Former South African public protector and lawyer Thulisile Madonsela has been named the “Forbes Person of the Year,” effectively making her the most influential business person in Africa in 2016. The news was revealed in a tweet from the magazine’s Twitter handle during the sixth annual awards dinner at the Radisson Blu hotel in Nairobi, Kenya.
— Forbes Africa (@forbesafrica) November 17, 2016
Madonsela was recognized for her courage in bringing corruption and inconsistencies to the forefront, despite facing death threats.
The publication of the report has effectively made her an enemy of the state and just last week the government issued a gag order against her.
The 54-year-old former public prosecutor has taken Zuma to court over corruption allegations twice, according to eNCA.
In the first instance, President Zuma was ordered to repay state funds which he had unlawfully used to renovate his Nkandla home. In his second appearance in court, he was ordered to allow Madonsela to publish the incriminating report.

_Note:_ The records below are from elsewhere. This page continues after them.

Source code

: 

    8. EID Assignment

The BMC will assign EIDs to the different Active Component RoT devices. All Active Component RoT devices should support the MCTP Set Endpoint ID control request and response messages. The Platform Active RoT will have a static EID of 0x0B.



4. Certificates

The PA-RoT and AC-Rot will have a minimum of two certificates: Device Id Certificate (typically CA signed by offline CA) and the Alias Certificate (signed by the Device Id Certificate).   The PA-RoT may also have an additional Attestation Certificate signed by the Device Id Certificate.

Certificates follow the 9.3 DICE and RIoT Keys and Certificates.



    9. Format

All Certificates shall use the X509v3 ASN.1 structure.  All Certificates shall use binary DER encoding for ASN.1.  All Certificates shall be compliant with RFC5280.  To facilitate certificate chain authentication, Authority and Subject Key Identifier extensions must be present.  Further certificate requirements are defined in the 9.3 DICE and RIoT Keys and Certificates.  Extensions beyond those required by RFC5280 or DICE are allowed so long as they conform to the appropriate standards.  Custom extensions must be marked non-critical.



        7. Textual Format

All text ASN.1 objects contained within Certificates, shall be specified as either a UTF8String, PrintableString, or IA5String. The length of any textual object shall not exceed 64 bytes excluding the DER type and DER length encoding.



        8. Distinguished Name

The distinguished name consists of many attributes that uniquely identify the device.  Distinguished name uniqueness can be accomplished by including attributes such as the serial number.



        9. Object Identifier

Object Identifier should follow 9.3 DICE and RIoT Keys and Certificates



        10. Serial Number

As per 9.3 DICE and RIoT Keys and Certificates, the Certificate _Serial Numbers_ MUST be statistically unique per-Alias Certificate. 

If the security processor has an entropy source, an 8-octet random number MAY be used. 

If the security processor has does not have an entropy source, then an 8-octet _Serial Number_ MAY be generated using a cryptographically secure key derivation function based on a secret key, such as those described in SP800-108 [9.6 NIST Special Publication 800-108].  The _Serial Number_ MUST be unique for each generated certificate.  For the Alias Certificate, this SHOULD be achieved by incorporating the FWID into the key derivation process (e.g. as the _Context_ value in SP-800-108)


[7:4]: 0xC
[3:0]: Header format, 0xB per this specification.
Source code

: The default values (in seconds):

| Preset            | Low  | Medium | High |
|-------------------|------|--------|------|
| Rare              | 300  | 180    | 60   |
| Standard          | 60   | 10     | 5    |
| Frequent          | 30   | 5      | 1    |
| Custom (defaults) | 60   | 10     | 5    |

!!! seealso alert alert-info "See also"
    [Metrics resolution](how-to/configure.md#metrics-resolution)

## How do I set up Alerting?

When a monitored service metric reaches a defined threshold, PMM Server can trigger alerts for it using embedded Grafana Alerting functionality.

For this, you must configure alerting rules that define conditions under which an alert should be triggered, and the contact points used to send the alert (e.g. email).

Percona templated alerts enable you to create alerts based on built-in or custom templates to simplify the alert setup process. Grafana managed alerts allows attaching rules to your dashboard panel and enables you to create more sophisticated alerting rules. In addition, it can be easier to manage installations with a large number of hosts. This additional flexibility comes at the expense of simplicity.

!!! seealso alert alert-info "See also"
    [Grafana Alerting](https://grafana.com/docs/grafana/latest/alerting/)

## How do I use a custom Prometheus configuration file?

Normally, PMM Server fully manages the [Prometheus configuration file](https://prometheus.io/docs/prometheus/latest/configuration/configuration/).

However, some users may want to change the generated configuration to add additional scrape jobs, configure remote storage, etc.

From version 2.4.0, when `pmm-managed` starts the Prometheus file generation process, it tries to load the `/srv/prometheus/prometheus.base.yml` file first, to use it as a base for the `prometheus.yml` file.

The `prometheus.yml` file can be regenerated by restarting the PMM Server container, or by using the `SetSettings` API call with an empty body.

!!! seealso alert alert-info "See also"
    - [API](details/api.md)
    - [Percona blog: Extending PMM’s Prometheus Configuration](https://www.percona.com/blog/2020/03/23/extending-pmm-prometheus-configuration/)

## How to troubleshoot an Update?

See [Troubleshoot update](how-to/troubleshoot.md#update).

According to BBC, President Zuma has survived three motions of no-confidence passed against him by the opposition this year based on the report. However, as president of the ruling African National Congress political party, he has yet to strip Madonsela of her membership.
Since the report was released, South Africans have called for the resignation of those implicated, including two executives of state electric company, Eskom. The company’s former CEO, Brian Molefe, and board member Mark Peminsky, both resigned earlier this week, according to Reuters.
The Eskom executives are accused of being involved in the irregular allocation of mining tenders.
Madonsela had to beat out other qualified nominees for the award, including Mauritius and Tanzanian president’s, Ameenah Gurib-Fakim and John Magufuli.
Other nominees included South Africa businessman Michiel Le Roux and the People of Rwanda.
Madonsela joins five other winners of the prestigious award, including Tanzanian businessman Mohammed Dewji in 2015, Nigerian businessman Aliko Dangote in 2014, Nigerian banker Akinwumi Adesina in 2013, Kenyan banker James Mwangi in 2012, and the former governor of the Central Bank of Nigeria Lamido Sanusi in 2011.
Madonsela has set a precedent by becoming the first woman, the first lawyer, and the first South African to hold the Forbes title.